▸ **INSTRUCTIONS TO FOLLOW**: Return the full set of entries below exactly, leaving every image out.

▸ **DATA SECTION**:
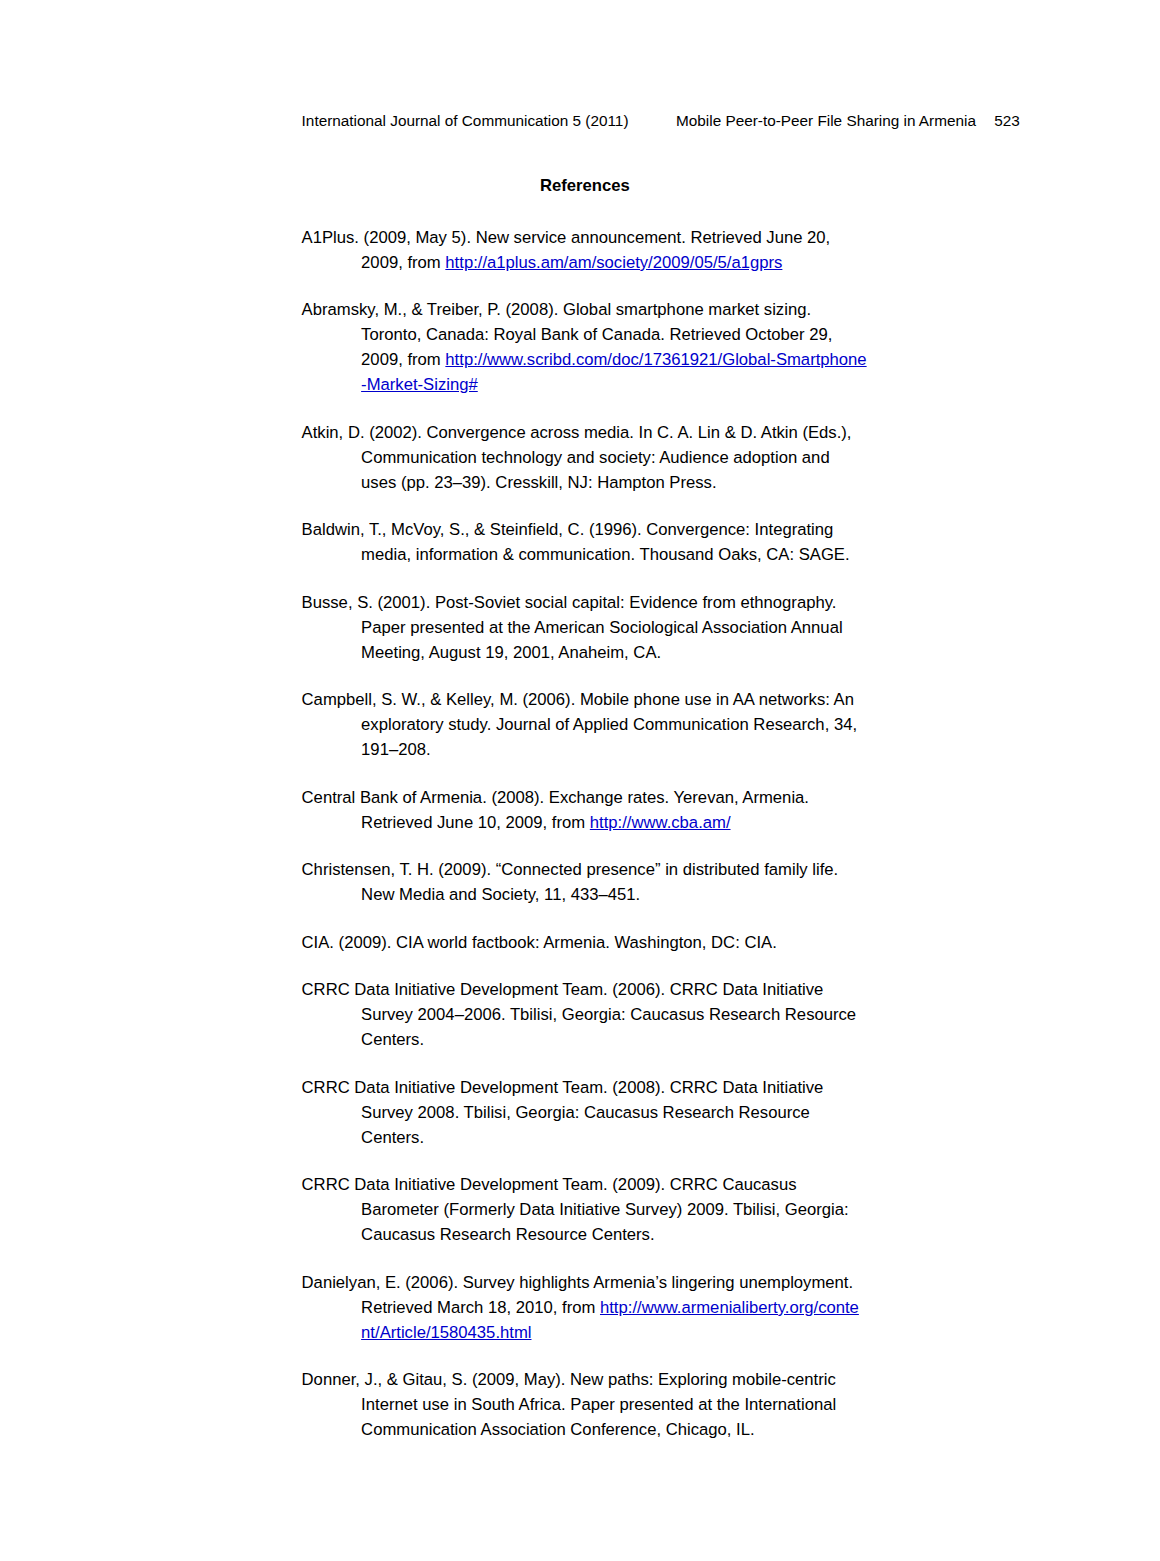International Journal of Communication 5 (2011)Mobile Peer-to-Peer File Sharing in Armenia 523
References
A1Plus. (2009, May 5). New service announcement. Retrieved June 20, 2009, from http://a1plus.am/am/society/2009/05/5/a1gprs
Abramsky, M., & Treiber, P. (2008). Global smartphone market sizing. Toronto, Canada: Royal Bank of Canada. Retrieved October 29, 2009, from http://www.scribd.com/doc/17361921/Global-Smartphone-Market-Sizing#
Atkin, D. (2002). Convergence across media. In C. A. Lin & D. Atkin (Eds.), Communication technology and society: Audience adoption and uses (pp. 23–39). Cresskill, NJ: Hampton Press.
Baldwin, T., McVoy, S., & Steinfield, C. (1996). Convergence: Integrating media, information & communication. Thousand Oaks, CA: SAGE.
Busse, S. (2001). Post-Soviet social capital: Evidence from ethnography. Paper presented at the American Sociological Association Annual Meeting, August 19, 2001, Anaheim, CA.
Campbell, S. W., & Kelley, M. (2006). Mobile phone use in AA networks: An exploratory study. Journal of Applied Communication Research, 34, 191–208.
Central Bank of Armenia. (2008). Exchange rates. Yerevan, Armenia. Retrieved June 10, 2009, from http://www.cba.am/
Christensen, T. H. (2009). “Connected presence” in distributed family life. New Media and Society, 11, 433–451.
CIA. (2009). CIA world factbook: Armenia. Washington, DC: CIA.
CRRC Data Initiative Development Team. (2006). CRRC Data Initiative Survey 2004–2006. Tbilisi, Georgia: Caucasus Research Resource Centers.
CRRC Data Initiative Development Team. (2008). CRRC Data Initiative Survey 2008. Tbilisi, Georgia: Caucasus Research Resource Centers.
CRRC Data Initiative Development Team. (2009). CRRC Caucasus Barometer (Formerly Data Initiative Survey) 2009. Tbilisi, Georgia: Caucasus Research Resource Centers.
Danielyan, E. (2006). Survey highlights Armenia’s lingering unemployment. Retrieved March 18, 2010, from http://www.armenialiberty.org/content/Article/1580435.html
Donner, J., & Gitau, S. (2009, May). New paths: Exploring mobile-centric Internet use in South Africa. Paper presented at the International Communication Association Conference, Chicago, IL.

▸ **TASK SOLUTION**:
International Journal of Communication 5 (2011)Mobile Peer-to-Peer File Sharing in Armenia 523
References
A1Plus. (2009, May 5). New service announcement. Retrieved June 20, 2009, from http://a1plus.am/am/society/2009/05/5/a1gprs
Abramsky, M., & Treiber, P. (2008). Global smartphone market sizing. Toronto, Canada: Royal Bank of Canada. Retrieved October 29, 2009, from http://www.scribd.com/doc/17361921/Global-Smartphone-Market-Sizing#
Atkin, D. (2002). Convergence across media. In C. A. Lin & D. Atkin (Eds.), Communication technology and society: Audience adoption and uses (pp. 23–39). Cresskill, NJ: Hampton Press.
Baldwin, T., McVoy, S., & Steinfield, C. (1996). Convergence: Integrating media, information & communication. Thousand Oaks, CA: SAGE.
Busse, S. (2001). Post-Soviet social capital: Evidence from ethnography. Paper presented at the American Sociological Association Annual Meeting, August 19, 2001, Anaheim, CA.
Campbell, S. W., & Kelley, M. (2006). Mobile phone use in AA networks: An exploratory study. Journal of Applied Communication Research, 34, 191–208.
Central Bank of Armenia. (2008). Exchange rates. Yerevan, Armenia. Retrieved June 10, 2009, from http://www.cba.am/
Christensen, T. H. (2009). “Connected presence” in distributed family life. New Media and Society, 11, 433–451.
CIA. (2009). CIA world factbook: Armenia. Washington, DC: CIA.
CRRC Data Initiative Development Team. (2006). CRRC Data Initiative Survey 2004–2006. Tbilisi, Georgia: Caucasus Research Resource Centers.
CRRC Data Initiative Development Team. (2008). CRRC Data Initiative Survey 2008. Tbilisi, Georgia: Caucasus Research Resource Centers.
CRRC Data Initiative Development Team. (2009). CRRC Caucasus Barometer (Formerly Data Initiative Survey) 2009. Tbilisi, Georgia: Caucasus Research Resource Centers.
Danielyan, E. (2006). Survey highlights Armenia’s lingering unemployment. Retrieved March 18, 2010, from http://www.armenialiberty.org/content/Article/1580435.html
Donner, J., & Gitau, S. (2009, May). New paths: Exploring mobile-centric Internet use in South Africa. Paper presented at the International Communication Association Conference, Chicago, IL.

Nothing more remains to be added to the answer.